So you're saying the airfoil has a low pressure zone just after the leading edge?

(As I'm writing this I'm thinking that it would be really nice if CR4 had a sketching capability.)

In the picture above, there is wingy looking thing. Then there is a graph of the pressures on the upper side of the wing, and a graph of the pressures on the lower surface. These two graph lines must meet at the leading edge and trailing edge. The wing picture serves as the indicator of how the pressures are distributed from leading edge to trailing edge.

The pressure scale is reversed from the usual, in that the pressure is lower as you go up. The horizontal line is the zero point.
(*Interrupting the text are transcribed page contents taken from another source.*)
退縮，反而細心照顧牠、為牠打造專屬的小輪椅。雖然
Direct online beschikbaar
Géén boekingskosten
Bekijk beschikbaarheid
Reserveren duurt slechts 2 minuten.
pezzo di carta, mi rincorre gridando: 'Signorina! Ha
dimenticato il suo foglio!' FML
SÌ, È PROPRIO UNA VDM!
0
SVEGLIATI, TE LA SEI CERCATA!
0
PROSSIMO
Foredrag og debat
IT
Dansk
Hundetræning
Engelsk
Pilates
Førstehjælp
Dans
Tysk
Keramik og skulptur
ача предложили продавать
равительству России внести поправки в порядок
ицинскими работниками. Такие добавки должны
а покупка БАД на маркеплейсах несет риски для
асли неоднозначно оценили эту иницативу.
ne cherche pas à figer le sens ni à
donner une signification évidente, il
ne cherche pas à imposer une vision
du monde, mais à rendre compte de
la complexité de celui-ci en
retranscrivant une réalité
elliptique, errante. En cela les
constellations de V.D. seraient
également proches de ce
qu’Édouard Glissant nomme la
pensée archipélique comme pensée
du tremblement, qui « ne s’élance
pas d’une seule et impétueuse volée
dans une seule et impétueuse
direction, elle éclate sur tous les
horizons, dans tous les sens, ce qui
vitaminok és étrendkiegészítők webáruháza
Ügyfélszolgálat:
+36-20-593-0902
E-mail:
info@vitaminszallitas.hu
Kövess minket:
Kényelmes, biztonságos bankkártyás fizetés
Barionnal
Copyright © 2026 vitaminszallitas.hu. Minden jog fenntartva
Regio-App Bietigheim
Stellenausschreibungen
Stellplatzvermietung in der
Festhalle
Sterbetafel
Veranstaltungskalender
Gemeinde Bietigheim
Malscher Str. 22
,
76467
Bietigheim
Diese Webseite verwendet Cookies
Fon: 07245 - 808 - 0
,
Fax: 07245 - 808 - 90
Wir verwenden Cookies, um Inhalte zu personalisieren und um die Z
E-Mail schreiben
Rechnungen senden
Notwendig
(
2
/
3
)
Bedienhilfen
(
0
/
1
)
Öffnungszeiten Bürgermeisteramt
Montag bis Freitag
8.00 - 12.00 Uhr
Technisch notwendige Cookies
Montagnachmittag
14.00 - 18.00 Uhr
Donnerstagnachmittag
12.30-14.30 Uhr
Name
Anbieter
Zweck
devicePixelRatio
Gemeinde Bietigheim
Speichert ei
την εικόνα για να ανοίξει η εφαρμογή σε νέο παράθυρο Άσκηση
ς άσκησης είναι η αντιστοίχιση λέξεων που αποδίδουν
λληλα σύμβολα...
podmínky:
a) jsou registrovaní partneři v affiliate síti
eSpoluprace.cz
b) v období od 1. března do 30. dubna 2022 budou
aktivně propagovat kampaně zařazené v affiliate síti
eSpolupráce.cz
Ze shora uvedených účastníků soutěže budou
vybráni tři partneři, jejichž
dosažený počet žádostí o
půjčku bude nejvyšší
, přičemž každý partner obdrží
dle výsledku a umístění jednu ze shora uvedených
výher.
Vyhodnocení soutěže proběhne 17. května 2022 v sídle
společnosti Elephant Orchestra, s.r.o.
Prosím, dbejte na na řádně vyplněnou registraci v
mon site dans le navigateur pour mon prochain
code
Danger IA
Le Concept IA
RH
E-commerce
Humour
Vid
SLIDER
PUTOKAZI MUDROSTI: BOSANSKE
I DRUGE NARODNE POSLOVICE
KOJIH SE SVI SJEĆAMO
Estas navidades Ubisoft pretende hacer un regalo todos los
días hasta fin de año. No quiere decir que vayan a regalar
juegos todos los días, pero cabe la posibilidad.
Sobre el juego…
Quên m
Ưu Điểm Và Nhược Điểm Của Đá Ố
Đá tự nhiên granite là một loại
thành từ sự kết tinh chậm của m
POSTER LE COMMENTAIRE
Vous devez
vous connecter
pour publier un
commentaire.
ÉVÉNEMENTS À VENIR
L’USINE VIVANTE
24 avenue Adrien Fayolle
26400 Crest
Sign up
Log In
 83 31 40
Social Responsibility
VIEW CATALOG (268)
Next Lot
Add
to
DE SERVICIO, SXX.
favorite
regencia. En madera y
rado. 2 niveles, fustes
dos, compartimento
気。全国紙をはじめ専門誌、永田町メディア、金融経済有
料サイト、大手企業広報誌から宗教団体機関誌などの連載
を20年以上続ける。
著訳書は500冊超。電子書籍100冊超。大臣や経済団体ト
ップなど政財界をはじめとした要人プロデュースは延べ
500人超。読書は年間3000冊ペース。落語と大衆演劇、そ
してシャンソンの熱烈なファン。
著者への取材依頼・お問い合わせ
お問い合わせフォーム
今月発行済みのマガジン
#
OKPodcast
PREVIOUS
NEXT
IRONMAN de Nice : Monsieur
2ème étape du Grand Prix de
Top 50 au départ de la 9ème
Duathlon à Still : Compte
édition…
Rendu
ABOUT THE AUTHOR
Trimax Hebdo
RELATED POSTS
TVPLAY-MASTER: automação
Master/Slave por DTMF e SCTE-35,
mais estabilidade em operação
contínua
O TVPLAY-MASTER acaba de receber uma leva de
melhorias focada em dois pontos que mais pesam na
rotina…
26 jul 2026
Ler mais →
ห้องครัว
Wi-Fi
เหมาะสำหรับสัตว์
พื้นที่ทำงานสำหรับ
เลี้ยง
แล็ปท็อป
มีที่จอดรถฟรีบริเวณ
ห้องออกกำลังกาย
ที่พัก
You can see a couple things about the pressure distribution. (This would be, BTW of a wing at perhaps 10 degrees angle of attack). There is about twice as much low pressure area on the top of the wing as there is high pressure on the bottom. (Thus, it is the upper surface of a wing, or the leeward surface of a sail, which does most of the work.) On both the upper side and lower side, most of the pressures making lift are concentrated near the leading edge. This is especially true on the upper (low pressure side), with a strong peak just behind the leading edge. In most wings the total lift created on the first 25% of chord equals the lift created on the last 75%. (So if you wanted to create a "balanced" rudder [one having very light or no "feel"] for your sailboat, you would put the pivot point near 25%.)

If you think about flying, you might see a problem with this pressure distribution. If there is any angle of attack at all, the wing would want to flip around: if the pilot raised the nose a tiny bit, the wing would suddenly want to raise it a lot. The Wright Brothers contribution had much more to do with how to make a plane stable and controllable than how to make a wing that creates lift -- which was pretty well known many years before.

GA again... Now if you could just create a few hundred more sketches for a wide range of velocities and AOA....

Chris

You may wish to look at this low-velocity hydro generation scheme.

http://www.vortexhydroenergy.com/html/links.html

It depends upon turbulence in the water, which can always be created by installing hardware the right distance upstream of the vortex device.

I did not read every line of commentary- however it appears that one aspect has been overlooked. That would be that the angle of attack- for straight line surfaces particularly can be adjusted- if a secondary plane (surface) is a attached at a distance- the primary plane can produce/generate a more consistant result/flow. This same type of mechanism can help eleviate the catastrophic crashes seen in boat races.. those that flip over (front over the back). A secondary (other than the boat hull) contact going through the upper regions of the water surface can be linked to a wing at the front of the craft to help keep the proper angle of attack as it speeds across the water. Thanks Carlos

"The choices you make might be mistakes but it's never too late to turn around." Johnny Lang- musician

I have in fact read about the VIVACE technology. It is very interesting. One concern I have is with the low relative movements there is a large chance for large marine plant life build up. This would affect the output and would be a large maintenance cost.

The movement shown in the sample video seemed pretty substantial to me, at least a few times the diameter of the cylinder if not several.

Gordie.